If your agent reads a custom instructions file:

  1. Set hooks_informational: true in the preset
  2. Set hooks_dir and hooks_settings_file to point to your instructions file
  3. Register a hook installer that writes the Gas Town instructions

Step 5: Add non-interactive mode (if supported)

Add to your preset:

{
"non_interactive": {
"subcommand": "run",
"prompt_flag": "-p",
"output_flag": "--json"
}
}

This enables your agent for formula execution and dog tasks.


FAQ

Do I need to submit a PR to Gas Town?

No for Tiers 0-1. The JSON preset is user-managed config. Users drop the file into their town settings and it works.

Yes for Tier 2 (hook installer registration) if you want it built-in. But users can also install hooks manually or via a wrapper script without any PR.

What if my agent doesn't support autonomous mode?

Gas Town requires autonomous mode (no confirmation prompts) for unattended operation. If your agent doesn't have a --yolo or --dangerously-skip-permissions equivalent, Gas Town can't use it for polecats or automated roles. It can still work for crew (human-supervised) sessions.

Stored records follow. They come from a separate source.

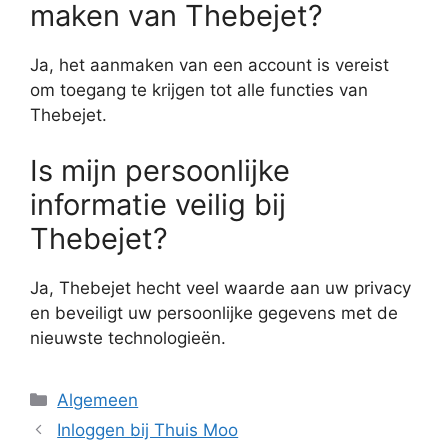
maken van Thebejet?
Ja, het aanmaken van een account is vereist
om toegang te krijgen tot alle functies van
Thebejet.
Is mijn persoonlijke
informatie veilig bij
Thebejet?
Ja, Thebejet hecht veel waarde aan uw privacy
en beveiligt uw persoonlijke gegevens met de
nieuwste technologieën.
Categorieën
Algemeen
Inloggen bij Thuis Moo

What environment variables does Gas Town set?

VariableExamplePurpose
GT_ROLEgastown/crew/jackAgent's role in the system
GT_RIGgastownWhich rig the agent belongs to
GT_ROOT/Users/me/gtTown root directory
BD_ACTORgastown/crew/jackBeads identity for issue tracking
GIT_AUTHOR_NAMEgastown/crew/jackGit commit identity
GT_AGENTkiroWhich agent preset is active
GT_SESSION_ID_ENVKIRO_SESSION_IDWhich env var holds the session ID

What is gt prime?

gt prime is the context injection command. It outputs the agent's role documentation, mail, hooked work, and system instructions as markdown to stdout. Agents read this output to understand their identity and current assignment. It's the single most important Gas Town command for agents.

Can I override a built-in preset?

Yes. User-defined agents in settings/agents.json take precedence over built-in presets with the same name. You can override "claude" if needed.

What's the difference between AgentPresetInfo and RuntimeConfig?

AgentPresetInfo is the static preset — what you configure in JSON. It describes your agent's capabilities and defaults.

RuntimeConfig is the fully resolved runtime config, produced by merging the preset with user overrides and filling in defaults. It's what Gas Town actually uses to build the startup command.

RuntimeConfigFromPreset() converts one to the other. normalizeRuntimeConfig() fills defaults from the preset's default*() functions.

How does process detection work?

Gas Town checks tmux display-message -p '#{pane_current_command}' against the preset's process_names list. If your agent runs as a Node.js process, you might need ["node", "your-agent"] since tmux may report either name.

How does readiness detection work?

Two strategies:

  1. Prompt prefix — Gas Town scans the tmux pane for ready_prompt_prefix (e.g., "❯ "). Reliable but requires a known prompt format.
  2. Delay — Gas Town waits ready_delay_ms milliseconds. Used when the agent has a TUI that can't be scanned for a known prompt.

Set one or both in your preset. Prompt prefix is preferred when available.